El episodio de 'Valle Salvaje', emitido el pasado miércoles en La 1, dejó a los espectadores conmocionados con la muerte de su protagonista, Adriana. La salida del personaje supone también el adiós de la vallisoletana Rocío Suárez de Puga, quien ha repasado su experiencia en una extensa entrevista publicada en la web de RTVE y grabada en los propios decorados de la serie.
La conversación, mantenida con el creador de la ficción, Josep Cister, tuvo lugar apenas dos semanas después de rodar la escena final. Volver al set no fue sencillo para la actriz. "Estoy haciendo un duelo", confesó, describiendo la sensación de regresar al escenario donde se despidió de un personaje que ha marcado su carrera.
Suárez de Puga recordó que antes de convertirse en Adriana llegó a realizar pruebas para otra producción diaria, 'La Promesa', también impulsada por el mismo equipo creativo. Sin embargo, tras superar cuatro castings, terminó liderando 'Valle Salvaje'. Según explicó, afrontó el proceso "con una serenidad inédita" que le confirmó que estaba ante "el proyecto adecuado".
Uno de los pilares de su personaje era la familia, un aspecto que traspasó la pantalla. La actriz evocó con cariño sus primeras escenas junto a sus compañeros más jóvenes, especialmente Emma Guilera, quien debuta en la profesión con esta serie. Guilera no dudó en definir a Suárez de Puga como su "guía y referente" durante el rodaje, destacando el "respaldo constante" que recibió en su primer gran trabajo televisivo.
La grabación de la muerte de Adriana fue especialmente emotiva para el equipo. Guilera admitió que el hecho de rodar una despedida consciente ayudó a todos a procesar la marcha. "Ha sido algo muy personal", señaló, subrayando la intensidad del momento.
También participó en la charla Nacho Olaizola, quien dio vida a Julio Gálvez de Aguirre, primer marido de Adriana y fallecido meses atrás en la trama. Entre ambos actores, reconocen, se forjó "una conexión profesional y personal" que facilitó escenas cargadas de humor, tensión y complicidad.
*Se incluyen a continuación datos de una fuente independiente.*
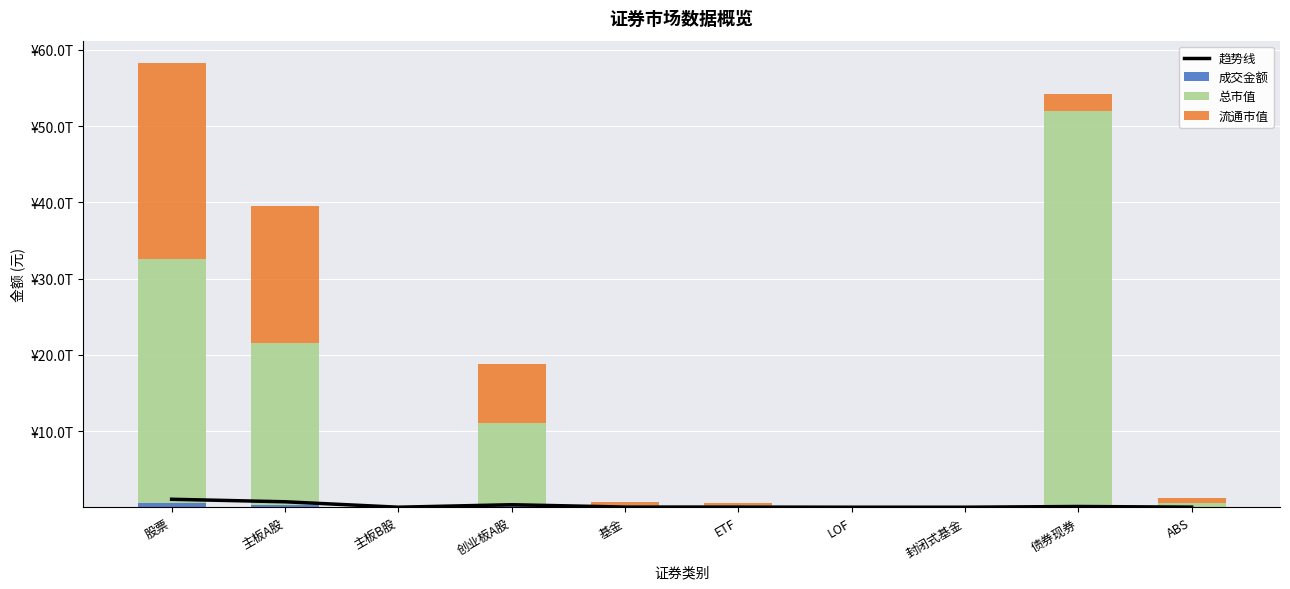

What is the sum of all 成交金额 values?

1136764119590.1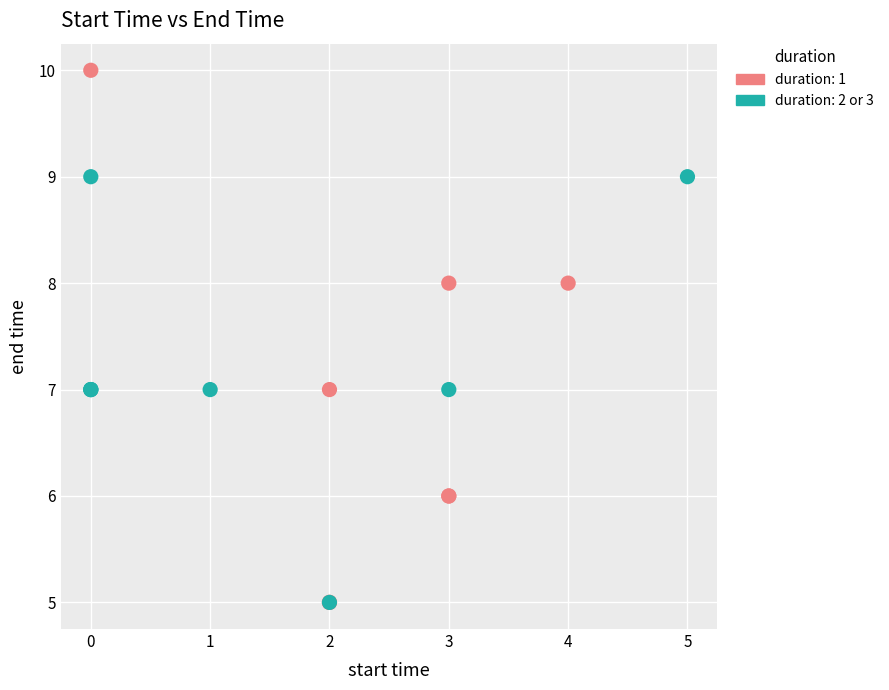

Which series has the widest spread of Y values?

duration: 1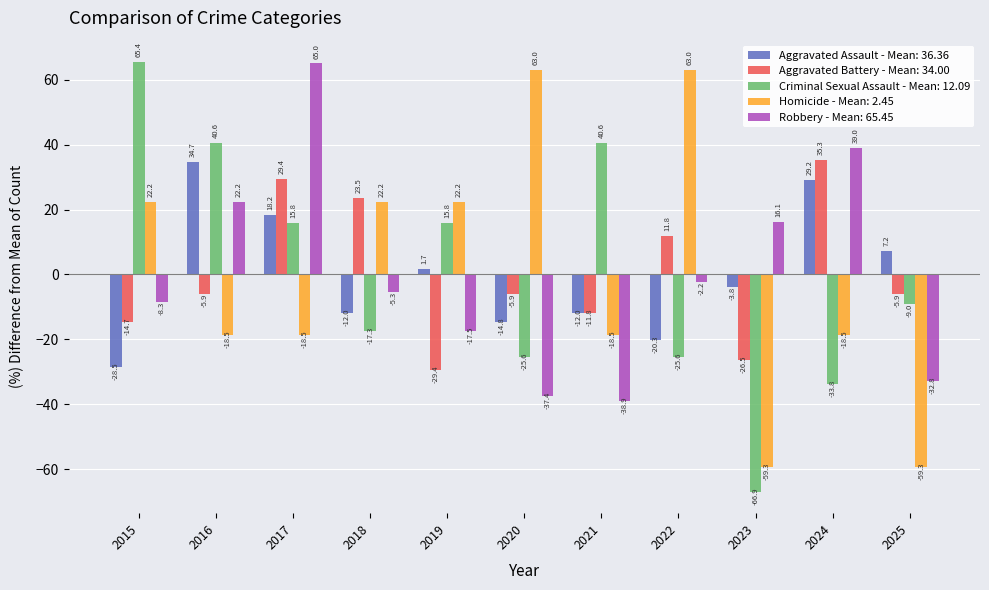

The Robbery - Mean: 65.45 series shows 16.1 at 2023. True or false?

True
Otro de los ejes fundamentales de la historia fue la apasionada relación entre Adriana y Rafael, interpretado por Marco Pernas. Suárez de Puga definió ese vínculo como el motor del personaje: "un amor nacido desde la herida, marcado por obstáculos y decisiones difíciles". Curiosamente, la boda de la pareja se rodó casi al mismo tiempo que la escena de la muerte, una coincidencia que la actriz describe como "liberadora" y profundamente emotiva.
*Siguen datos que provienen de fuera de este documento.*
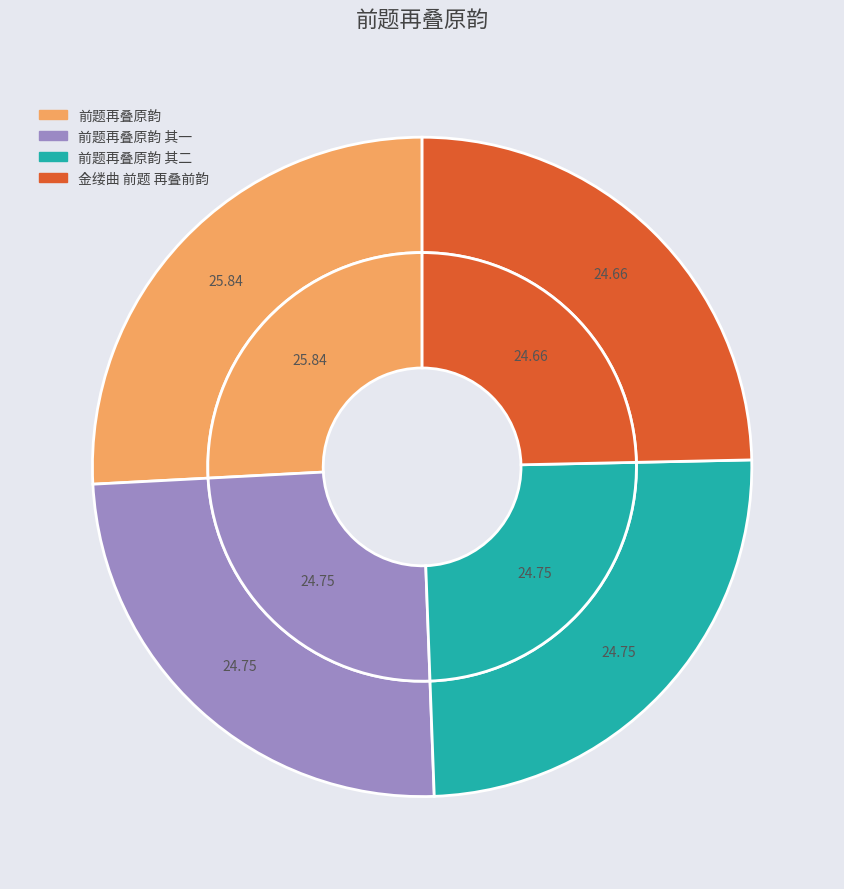

What is the smallest slice in the pie chart?

金缕曲 前题 再叠前韵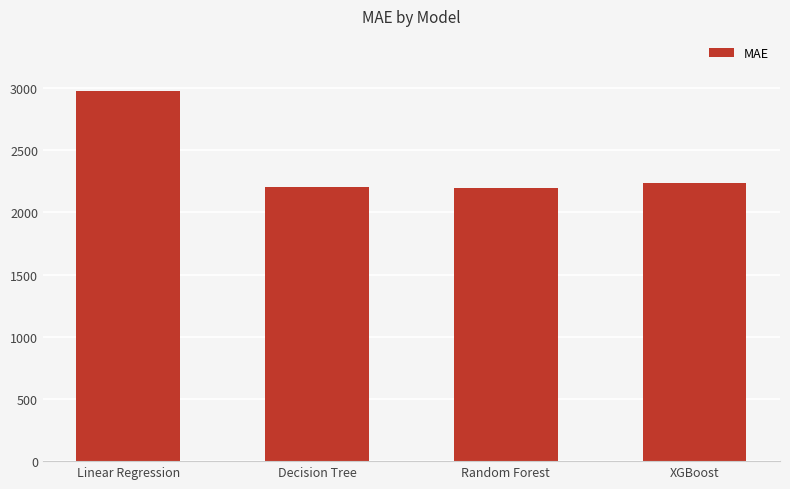

Between Linear Regression and Decision Tree, which is larger?

Linear Regression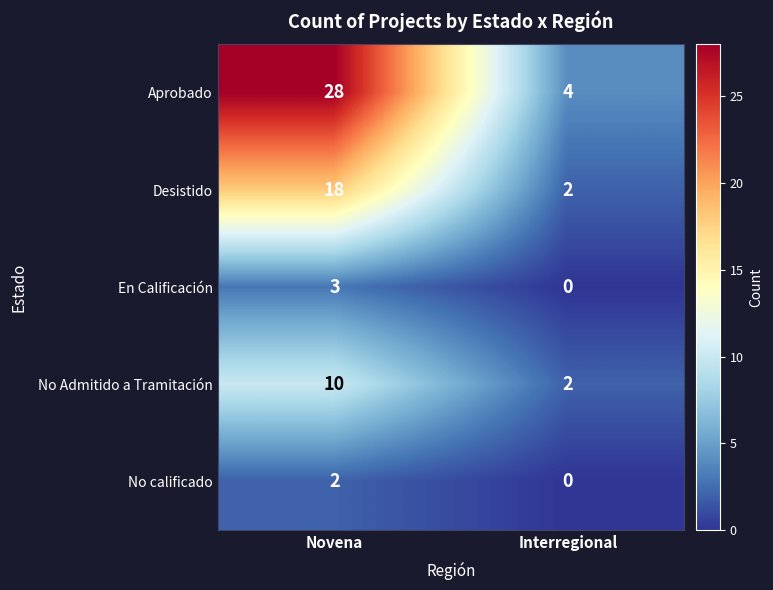

Which series has the largest total across all categories?

Aprobado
La decisión de abandonar la serie llegó tras la confirmación de una tercera temporada. En pleno rodaje de otra muerte clave, la actriz sintió que su ciclo "estaba completo". La vallisoetana reconoce "el desgaste del ritmo de una serie diaria" y asegura que quiso marcharse en un momento de plenitud, orgullosa del trabajo realizado y sin que el cansancio empañara la experiencia.
Sobre el desenlace de Adriana, valora especialmente que no se tratara de una muerte violenta ni marcada por la venganza. "He podido cerrarlo en paz porque Adriana se iba en paz", afirmó. Así se cierra una etapa determinante tanto para la intérprete como para una ficción que ha consolidado su identidad en la parrilla de la televisión pública.